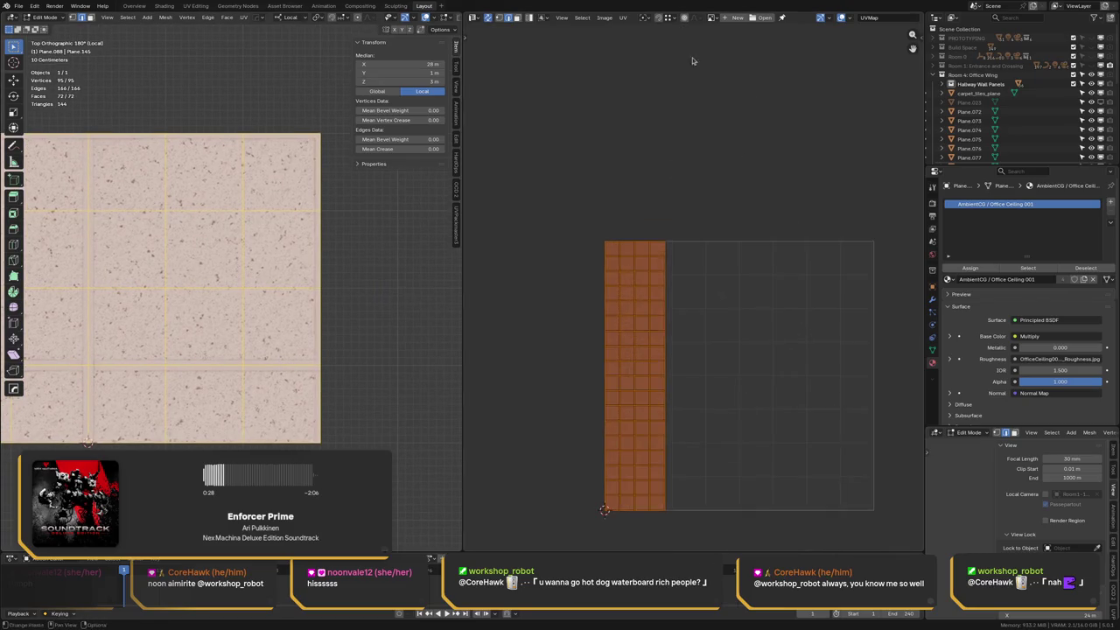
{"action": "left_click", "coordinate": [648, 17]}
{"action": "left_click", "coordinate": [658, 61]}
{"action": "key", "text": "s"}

* * *

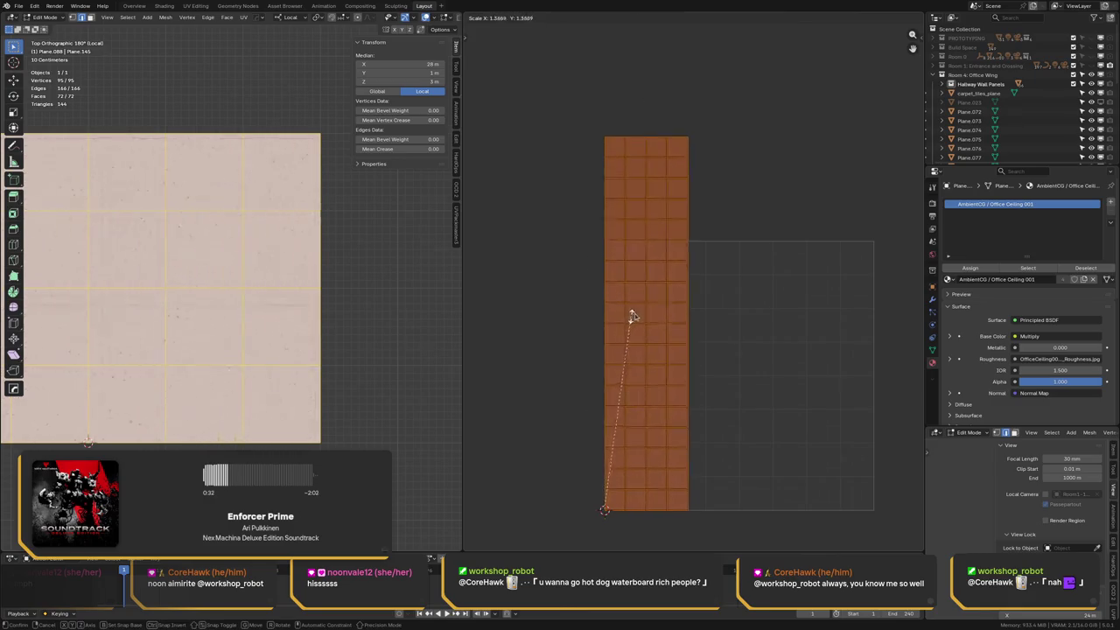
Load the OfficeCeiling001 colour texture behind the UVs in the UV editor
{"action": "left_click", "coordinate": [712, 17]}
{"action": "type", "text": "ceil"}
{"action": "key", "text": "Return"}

#### WHAT THE TASK ASKS
Across all the records above, how many lines hold the word "action"? Answer with only that number.

#### ANSWER TO THIS EXERCISE
6